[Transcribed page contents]
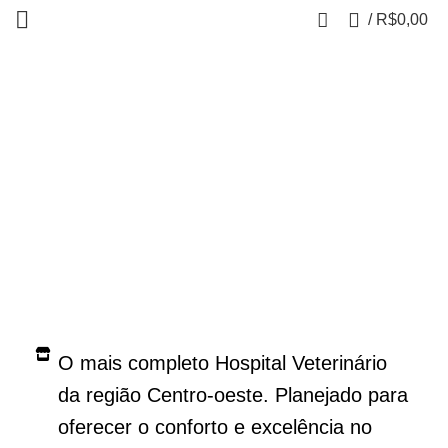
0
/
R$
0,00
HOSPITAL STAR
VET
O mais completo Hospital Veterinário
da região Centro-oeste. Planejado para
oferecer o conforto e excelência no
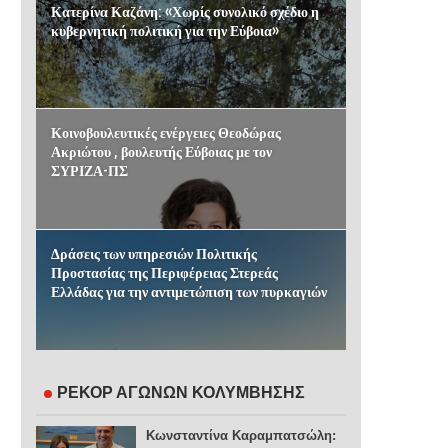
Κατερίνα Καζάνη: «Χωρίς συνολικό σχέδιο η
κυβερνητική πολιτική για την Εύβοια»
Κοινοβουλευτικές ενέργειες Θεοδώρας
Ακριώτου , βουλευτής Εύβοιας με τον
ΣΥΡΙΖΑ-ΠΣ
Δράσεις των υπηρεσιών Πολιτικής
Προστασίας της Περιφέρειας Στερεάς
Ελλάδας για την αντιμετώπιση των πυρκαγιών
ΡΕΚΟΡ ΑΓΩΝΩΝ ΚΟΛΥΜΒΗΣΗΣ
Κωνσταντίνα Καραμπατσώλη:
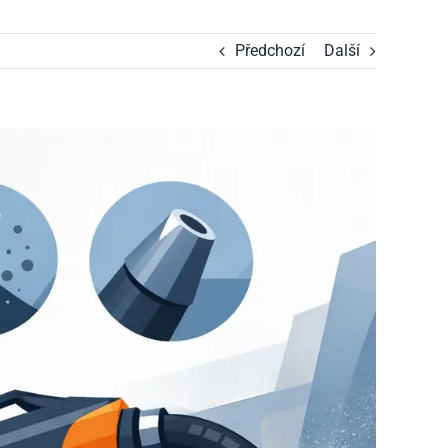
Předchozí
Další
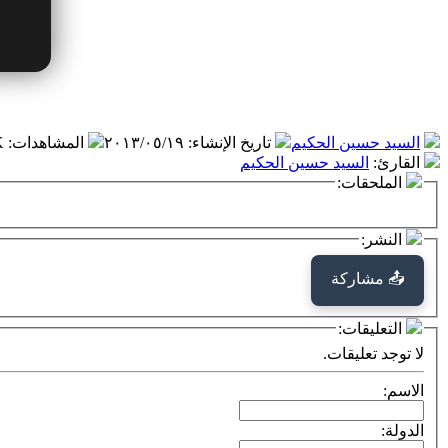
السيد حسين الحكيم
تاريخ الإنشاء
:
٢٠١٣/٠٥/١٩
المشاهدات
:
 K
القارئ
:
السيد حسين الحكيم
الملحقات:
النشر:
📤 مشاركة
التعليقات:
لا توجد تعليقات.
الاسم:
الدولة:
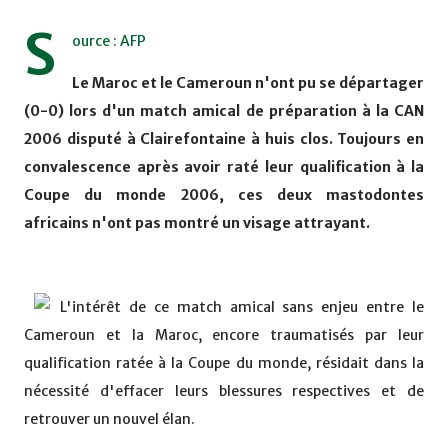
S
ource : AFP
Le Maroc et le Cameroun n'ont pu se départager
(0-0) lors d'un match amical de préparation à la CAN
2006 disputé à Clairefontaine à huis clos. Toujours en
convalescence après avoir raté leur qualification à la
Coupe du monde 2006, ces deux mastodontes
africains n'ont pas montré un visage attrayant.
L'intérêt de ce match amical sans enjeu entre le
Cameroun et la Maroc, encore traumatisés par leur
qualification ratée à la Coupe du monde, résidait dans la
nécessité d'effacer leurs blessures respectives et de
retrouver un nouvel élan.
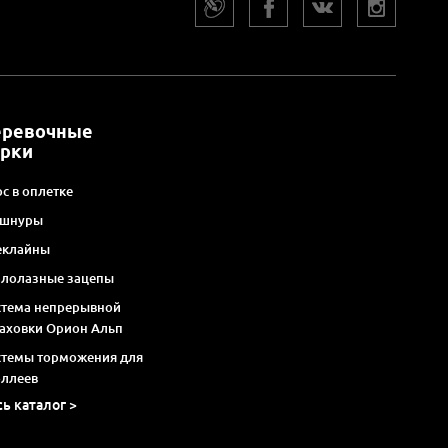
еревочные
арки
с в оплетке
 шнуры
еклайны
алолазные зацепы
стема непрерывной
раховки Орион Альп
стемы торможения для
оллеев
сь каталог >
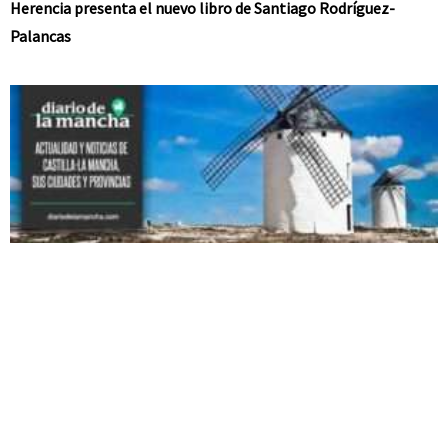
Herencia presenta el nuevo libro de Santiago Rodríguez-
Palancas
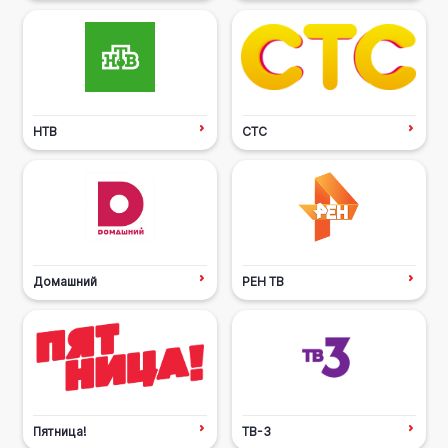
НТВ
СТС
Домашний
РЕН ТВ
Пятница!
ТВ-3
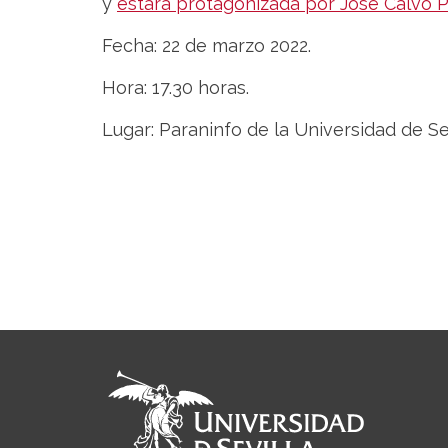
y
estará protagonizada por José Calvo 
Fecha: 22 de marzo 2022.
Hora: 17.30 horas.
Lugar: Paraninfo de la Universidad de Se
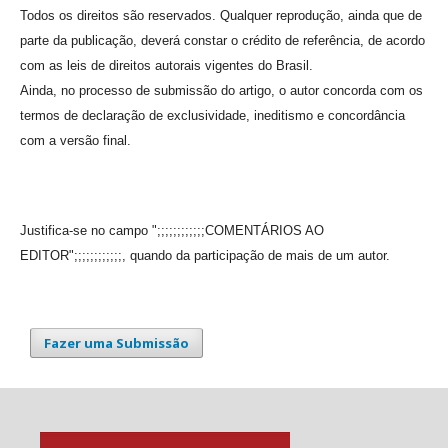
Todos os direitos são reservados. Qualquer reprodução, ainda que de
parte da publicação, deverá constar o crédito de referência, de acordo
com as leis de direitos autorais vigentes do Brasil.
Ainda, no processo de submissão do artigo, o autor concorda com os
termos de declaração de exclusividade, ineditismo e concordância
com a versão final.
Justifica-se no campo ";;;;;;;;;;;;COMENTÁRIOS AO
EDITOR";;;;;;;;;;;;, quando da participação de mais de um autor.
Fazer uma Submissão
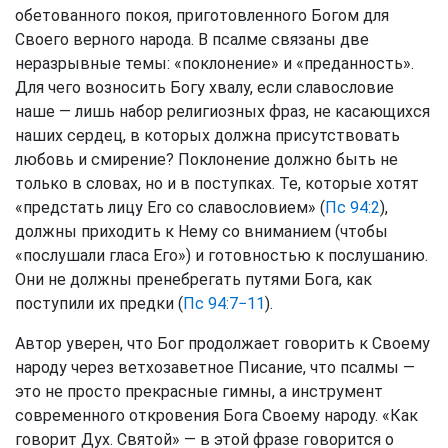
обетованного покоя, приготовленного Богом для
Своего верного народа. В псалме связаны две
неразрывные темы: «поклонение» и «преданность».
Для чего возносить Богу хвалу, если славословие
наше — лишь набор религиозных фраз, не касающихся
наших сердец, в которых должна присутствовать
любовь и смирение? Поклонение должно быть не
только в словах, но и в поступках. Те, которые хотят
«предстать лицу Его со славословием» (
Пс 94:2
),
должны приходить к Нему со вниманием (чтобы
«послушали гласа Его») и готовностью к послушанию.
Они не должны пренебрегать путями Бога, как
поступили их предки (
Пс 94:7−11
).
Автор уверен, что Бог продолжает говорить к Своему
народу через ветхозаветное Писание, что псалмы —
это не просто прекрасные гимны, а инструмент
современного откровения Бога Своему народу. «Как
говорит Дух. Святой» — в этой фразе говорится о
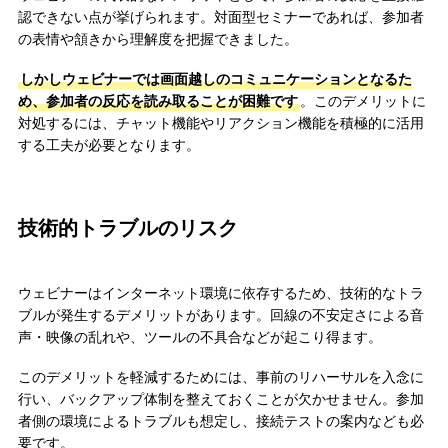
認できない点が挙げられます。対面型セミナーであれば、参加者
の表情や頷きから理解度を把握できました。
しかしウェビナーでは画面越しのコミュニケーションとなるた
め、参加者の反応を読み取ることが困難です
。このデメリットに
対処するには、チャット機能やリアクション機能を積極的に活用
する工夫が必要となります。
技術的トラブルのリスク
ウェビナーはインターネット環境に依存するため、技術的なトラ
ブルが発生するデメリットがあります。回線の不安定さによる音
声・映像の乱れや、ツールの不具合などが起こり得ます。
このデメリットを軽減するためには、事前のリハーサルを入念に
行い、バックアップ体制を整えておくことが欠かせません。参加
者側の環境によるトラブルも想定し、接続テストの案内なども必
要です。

WORK INSTRUCTION ::
All lines from the start of the entries through the one with "qualification ratée à" are to be output exactly; omit the pictures.

ANSWER FOR THE TASK ::
0
/
R$
0,00
HOSPITAL STAR
VET
O mais completo Hospital Veterinário
da região Centro-oeste. Planejado para
oferecer o conforto e excelência no
Κατερίνα Καζάνη: «Χωρίς συνολικό σχέδιο η
κυβερνητική πολιτική για την Εύβοια»
Κοινοβουλευτικές ενέργειες Θεοδώρας
Ακριώτου , βουλευτής Εύβοιας με τον
ΣΥΡΙΖΑ-ΠΣ
Δράσεις των υπηρεσιών Πολιτικής
Προστασίας της Περιφέρειας Στερεάς
Ελλάδας για την αντιμετώπιση των πυρκαγιών
ΡΕΚΟΡ ΑΓΩΝΩΝ ΚΟΛΥΜΒΗΣΗΣ
Κωνσταντίνα Καραμπατσώλη:
Předchozí
Další
السيد حسين الحكيم
تاريخ الإنشاء
:
٢٠١٣/٠٥/١٩
المشاهدات
:
 K
القارئ
:
السيد حسين الحكيم
الملحقات:
النشر:
📤 مشاركة
التعليقات:
لا توجد تعليقات.
الاسم:
الدولة:
S
ource : AFP
Le Maroc et le Cameroun n'ont pu se départager
(0-0) lors d'un match amical de préparation à la CAN
2006 disputé à Clairefontaine à huis clos. Toujours en
convalescence après avoir raté leur qualification à la
Coupe du monde 2006, ces deux mastodontes
africains n'ont pas montré un visage attrayant.
L'intérêt de ce match amical sans enjeu entre le
Cameroun et la Maroc, encore traumatisés par leur
qualification ratée à la Coupe du monde, résidait dans la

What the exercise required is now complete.